Things are also spilling over from the FSCS into FOS (Financial Ombudsman Service). From the latest quarterly FOS report for the three months to December 2017, 546 complaints were made to the FOS about SIPPs leading to a 54% uphold rate. Only payday loans (56%) and instalment loans (63%) reported higher uphold rates than this. Furthermore, for the 9 months (Apr–Dec 2017) FOS opened a total of 1,575 SIPP complaints which is more than the whole of the previous year (1,493) another worrying trend for both SIPP advisers and providers.
Complaints against SIPP providers!
But it’s not just about the increasing number of complaints hitting the FSCS and FOS. It’s also about the nature of those complaints. In the past the complaints were related to advice and aimed against advisers. Now the focus is turning to the SIPP providers themselves. Historically their standard patter has been that if people have lost money in their SIPPs due to poor investment decisions, then it’s a matter between the individual and the financial adviser to sort the problem out. The SIPP provider was merely there to ‘administer’ the scheme. That line is no longer holding, at least at the FSCS. The FSCS recently declared three SIPP firms in default (Brooklands Trustees, Stadia Trustees and Montpelier Pension Administration Services). This ruling is expected to result in £34 million being paid out in claims.
So far the FSCS has received 150 claims relating to these firms with many more expected to follow. The FSCS now argue that the SIPP firms, although administrators, also owed a duty to conduct sufficient due diligence on the investments help in their SIPPs. Where this due diligence has been found to be inadequate a payout could be due.
Specialist team at the FOS
Again, expect to see cases spill over to FOS for SIPP firms that are still active.
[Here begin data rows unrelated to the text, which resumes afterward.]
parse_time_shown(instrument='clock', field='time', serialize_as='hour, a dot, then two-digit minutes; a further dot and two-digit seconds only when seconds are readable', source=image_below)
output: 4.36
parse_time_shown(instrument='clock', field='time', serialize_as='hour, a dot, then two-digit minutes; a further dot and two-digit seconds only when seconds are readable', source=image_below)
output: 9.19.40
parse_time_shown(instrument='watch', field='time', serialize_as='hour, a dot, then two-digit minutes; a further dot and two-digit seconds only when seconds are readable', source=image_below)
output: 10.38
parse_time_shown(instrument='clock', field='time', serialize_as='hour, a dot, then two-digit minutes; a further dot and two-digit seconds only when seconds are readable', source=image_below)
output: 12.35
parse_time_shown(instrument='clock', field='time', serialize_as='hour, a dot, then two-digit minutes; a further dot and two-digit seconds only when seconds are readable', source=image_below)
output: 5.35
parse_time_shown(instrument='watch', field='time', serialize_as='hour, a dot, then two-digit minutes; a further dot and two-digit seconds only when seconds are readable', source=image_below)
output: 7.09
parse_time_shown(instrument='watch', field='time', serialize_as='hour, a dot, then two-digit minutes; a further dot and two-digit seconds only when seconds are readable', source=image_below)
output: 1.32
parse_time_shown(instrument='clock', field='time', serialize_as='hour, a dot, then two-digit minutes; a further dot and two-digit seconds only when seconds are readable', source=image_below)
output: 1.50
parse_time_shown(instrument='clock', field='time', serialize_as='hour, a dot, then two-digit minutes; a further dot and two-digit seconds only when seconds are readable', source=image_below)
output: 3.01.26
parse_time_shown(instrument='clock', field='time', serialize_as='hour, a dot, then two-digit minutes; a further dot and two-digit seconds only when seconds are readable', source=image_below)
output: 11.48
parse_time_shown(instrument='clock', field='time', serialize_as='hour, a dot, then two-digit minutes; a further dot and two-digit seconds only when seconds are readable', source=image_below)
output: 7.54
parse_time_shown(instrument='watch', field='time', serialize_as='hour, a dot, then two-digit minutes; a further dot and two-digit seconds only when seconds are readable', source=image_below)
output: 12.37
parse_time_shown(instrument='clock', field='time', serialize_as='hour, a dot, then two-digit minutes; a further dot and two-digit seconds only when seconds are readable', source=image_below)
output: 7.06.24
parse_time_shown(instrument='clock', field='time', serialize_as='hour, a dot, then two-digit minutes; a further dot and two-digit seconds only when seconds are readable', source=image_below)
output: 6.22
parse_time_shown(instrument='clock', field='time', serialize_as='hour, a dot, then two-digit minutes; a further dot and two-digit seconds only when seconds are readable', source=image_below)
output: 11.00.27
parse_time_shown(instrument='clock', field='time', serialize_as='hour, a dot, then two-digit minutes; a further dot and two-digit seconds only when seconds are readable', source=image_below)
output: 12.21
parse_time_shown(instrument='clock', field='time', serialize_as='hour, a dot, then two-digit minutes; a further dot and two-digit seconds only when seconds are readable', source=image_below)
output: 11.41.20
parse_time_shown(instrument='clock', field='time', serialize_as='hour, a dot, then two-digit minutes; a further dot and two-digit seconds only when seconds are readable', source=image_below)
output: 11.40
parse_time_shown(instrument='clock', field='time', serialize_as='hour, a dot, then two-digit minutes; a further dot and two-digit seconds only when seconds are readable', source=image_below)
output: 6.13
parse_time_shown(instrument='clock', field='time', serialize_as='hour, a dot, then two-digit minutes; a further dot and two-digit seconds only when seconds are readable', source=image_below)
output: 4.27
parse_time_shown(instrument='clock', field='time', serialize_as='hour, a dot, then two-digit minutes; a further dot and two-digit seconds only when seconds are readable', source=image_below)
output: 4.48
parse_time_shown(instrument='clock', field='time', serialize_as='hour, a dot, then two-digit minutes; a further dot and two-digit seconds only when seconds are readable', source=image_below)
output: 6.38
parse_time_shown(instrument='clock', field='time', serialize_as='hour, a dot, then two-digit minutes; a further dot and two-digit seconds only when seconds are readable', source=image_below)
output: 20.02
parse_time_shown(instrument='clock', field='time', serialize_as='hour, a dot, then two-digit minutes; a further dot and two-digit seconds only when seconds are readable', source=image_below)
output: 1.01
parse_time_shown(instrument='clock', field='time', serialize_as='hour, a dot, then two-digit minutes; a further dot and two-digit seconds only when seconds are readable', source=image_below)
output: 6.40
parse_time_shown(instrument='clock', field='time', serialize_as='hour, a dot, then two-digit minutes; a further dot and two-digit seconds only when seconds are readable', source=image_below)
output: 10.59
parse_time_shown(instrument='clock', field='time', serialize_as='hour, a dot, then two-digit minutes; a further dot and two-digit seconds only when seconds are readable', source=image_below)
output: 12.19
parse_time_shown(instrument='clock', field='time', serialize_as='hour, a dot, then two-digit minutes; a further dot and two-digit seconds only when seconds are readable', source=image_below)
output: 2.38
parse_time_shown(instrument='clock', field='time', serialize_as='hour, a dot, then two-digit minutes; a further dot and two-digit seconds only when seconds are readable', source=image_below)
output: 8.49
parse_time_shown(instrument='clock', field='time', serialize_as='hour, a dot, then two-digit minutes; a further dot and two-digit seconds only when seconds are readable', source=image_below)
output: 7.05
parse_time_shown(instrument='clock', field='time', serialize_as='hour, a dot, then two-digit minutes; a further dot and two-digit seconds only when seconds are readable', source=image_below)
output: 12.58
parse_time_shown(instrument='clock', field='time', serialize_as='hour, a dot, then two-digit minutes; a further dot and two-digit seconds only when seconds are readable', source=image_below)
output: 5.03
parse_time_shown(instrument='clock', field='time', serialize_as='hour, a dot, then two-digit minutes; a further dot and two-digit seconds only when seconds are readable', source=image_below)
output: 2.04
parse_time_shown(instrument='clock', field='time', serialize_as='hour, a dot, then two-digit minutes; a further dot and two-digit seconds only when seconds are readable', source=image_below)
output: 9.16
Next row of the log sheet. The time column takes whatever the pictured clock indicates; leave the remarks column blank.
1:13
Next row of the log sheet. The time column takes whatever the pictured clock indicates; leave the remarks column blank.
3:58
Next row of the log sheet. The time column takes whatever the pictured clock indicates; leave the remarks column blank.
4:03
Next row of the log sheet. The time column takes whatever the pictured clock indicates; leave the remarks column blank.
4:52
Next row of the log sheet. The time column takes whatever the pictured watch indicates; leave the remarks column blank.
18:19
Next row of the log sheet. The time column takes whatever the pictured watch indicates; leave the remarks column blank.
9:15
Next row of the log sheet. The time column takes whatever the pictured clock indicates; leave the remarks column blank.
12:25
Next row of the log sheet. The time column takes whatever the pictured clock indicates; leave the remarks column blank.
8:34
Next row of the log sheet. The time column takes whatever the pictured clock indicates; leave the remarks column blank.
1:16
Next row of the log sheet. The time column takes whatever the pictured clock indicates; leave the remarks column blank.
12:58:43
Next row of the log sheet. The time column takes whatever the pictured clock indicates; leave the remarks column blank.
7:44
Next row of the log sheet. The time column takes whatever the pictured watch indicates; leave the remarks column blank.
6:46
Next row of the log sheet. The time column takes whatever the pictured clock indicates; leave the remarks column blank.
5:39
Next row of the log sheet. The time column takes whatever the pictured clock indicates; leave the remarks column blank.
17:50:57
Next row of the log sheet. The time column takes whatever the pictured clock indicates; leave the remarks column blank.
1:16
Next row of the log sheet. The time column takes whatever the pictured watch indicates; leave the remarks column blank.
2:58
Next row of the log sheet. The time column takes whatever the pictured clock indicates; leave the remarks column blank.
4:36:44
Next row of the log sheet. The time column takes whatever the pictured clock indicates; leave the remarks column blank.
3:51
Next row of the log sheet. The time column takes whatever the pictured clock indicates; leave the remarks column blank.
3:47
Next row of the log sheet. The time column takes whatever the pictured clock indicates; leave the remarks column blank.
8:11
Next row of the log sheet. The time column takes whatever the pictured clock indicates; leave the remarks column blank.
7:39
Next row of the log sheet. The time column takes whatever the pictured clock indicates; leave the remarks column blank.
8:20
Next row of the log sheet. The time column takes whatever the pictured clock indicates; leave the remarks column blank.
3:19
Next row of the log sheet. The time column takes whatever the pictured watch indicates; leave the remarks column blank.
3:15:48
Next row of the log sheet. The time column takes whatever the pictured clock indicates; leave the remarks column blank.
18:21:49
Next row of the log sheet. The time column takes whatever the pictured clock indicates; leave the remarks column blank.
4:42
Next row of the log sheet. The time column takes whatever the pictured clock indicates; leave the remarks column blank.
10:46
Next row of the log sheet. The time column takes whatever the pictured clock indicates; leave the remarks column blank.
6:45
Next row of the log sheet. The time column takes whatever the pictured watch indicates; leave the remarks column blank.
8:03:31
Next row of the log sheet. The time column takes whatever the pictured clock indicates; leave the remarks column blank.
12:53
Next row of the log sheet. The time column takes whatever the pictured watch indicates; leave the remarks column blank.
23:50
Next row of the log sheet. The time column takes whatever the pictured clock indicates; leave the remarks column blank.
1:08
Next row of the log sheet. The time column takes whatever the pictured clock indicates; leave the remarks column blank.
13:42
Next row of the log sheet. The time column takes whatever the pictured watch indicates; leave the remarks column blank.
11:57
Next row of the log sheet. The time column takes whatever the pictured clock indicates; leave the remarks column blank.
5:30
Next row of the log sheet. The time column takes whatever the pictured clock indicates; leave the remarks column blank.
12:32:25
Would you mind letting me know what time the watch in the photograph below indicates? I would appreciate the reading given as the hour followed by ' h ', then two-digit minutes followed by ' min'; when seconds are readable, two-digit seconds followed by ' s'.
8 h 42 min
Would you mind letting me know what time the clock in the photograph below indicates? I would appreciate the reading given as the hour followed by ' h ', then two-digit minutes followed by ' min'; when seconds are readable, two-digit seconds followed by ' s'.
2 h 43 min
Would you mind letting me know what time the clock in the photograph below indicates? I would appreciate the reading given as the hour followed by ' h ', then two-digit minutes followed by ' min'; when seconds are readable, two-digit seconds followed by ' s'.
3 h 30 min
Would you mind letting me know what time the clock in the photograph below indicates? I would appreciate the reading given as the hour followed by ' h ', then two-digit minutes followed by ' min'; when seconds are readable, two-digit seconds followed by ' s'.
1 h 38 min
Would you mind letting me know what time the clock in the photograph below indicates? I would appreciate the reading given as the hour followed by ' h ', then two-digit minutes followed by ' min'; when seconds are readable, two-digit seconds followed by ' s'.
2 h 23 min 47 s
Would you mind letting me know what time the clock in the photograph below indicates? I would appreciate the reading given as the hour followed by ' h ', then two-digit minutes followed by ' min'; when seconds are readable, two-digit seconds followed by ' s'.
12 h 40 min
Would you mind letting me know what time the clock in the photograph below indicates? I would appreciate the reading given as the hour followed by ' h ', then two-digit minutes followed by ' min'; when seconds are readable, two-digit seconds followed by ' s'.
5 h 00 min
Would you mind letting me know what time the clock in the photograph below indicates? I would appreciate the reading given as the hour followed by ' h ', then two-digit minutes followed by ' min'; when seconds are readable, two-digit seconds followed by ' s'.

It is understood that Carey Pensions has settled a number of claims brought against it to the FOS before a final decision was issued. This is a negative precedent for the SIPP providers that could be very worrying indeed. We are also seeing similar activity at FOS with some of our clients. At SippClaims.uk we have a number of matters currently with the FOS’ Special Investigations team for SIPPs for complaints against SIPP providers. On the downside it is taking a long time for these cases to progress through FOS, on the upside however at least they now have a specialist team looking at these, so we should start to see some fair decisions emerge over time.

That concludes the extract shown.